Culturally bound syndromes usually refer to cultural bound syndromes which refer to any of the number of recurrent as well as different locality-specific patterns of aberrant behavior and experiences which do not match with that of the Western psychiatric diagnostic categories. In many culturs it is seen that traditional ways of handling the symptoms are more preferred than western healthcare system mainly due to the cultures’ skepticism in the Eastern practices (Kendler, 2017). Researchers have stated that there are many African cultures where they face stigmas when depicting the patient as sufferer form schizophrenia. Hey prefer them to be called by sufferers of amafufunyana. They have characteristics this as patients who speak in string muffled voice and show unpredictive behavior. They believe that they are possessed by spirits or are under sorcery. They also call it ukuthwasa when the patients show social withdrawal, restlessness, and appearing to respond to auditory hallucinations, irritability (Heine, 2015). Again it has been seen that in Anglo Americans, this disorder is taken as a condition where the patients’ character is implicated. Asian countries take this disorder as the amok along with sudden rampage, homicide and also suicide that ends with exhaustion and amnesia .European countries take this as transient psychosis with elements of dream states.

Schizophrenia symptom management is therefore often becomes difficult as professionals have to keep in mind a large number points while they treat their patients. They need to ponder over the cultural preferences and have to be free from any cultural biasness. Moreover, they have to conduct differential diagnosis to cut out the chance of other similar ailments. Moreover, they also have to introduce important therapies which would suit best for the patient according to the stage of schizophrenia. Therefore, a professional should thoroughly conduct proper treatment to give a proper quality life to the patients.

References:

Fusar-Poli, P., Papanastasiou, E., Stahl, D., Rocchetti, M., Carpenter, W., Shergill, S., & McGuire, P. (2014). Treatments of negative symptoms in schizophrenia: meta-analysis of 168 randomized placebo-controlled trials. Schizophrenia bulletin, 41(4), 892-899.
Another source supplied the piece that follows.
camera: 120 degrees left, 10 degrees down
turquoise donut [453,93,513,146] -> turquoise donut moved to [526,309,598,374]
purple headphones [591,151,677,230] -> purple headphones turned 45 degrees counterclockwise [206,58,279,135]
Heine, S. J. (2015). Cultural Psychology: Third International Student Edition. WW Norton & Company.

Jerrell, J. M., McIntyre, R. S., & Deroche, C. B. (2017). Diagnostic clusters associated with an early onset schizophrenia diagnosis among children and adolescents. Human Psychopharmacology: Clinical and Experimental, 32(2).

Kendler, K. S. (2017). Introduction to “Description and explanation of the culture-bound syndromes”. Philosophical Issues in Psychiatry IV: Classification of Psychiatric Illness, 149.
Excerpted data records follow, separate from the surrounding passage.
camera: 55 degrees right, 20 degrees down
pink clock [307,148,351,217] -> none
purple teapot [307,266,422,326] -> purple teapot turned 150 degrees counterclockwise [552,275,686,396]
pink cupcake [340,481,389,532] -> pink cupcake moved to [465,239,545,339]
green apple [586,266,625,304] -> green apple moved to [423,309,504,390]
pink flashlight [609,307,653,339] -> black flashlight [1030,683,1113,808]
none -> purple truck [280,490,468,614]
Lysaker, P. H., & Dimaggio, G. (2014). Metacognitive capacities for reflection in schizophrenia: implications for developing treatments. Schizophrenia Bulletin, 40(3), 487-491.

Nathan, P. E., & Gorman, J. M. (Eds.). (2015). A guide to treatments that work. Oxford University Press.

Simeone, J. C., Ward, A. J., Rotella, P., Collins, J., & Windisch, R. (2015). An evaluation of variation in published estimates of schizophrenia prevalence from 1990? 2013: a systematic literature review. BMC psychiatry, 15(1), 193.

Swets, M., Dekker, J., van Emmerik-van Oortmerssen, K., Smid, G. E., Smit, F., de Haan, L., & Schoevers, R. A. (2014). The obsessive compulsive spectrum in schizophrenia, a meta-analysis and meta-regression exploring prevalence rates. Schizophrenia Research, 152(2), 458-468.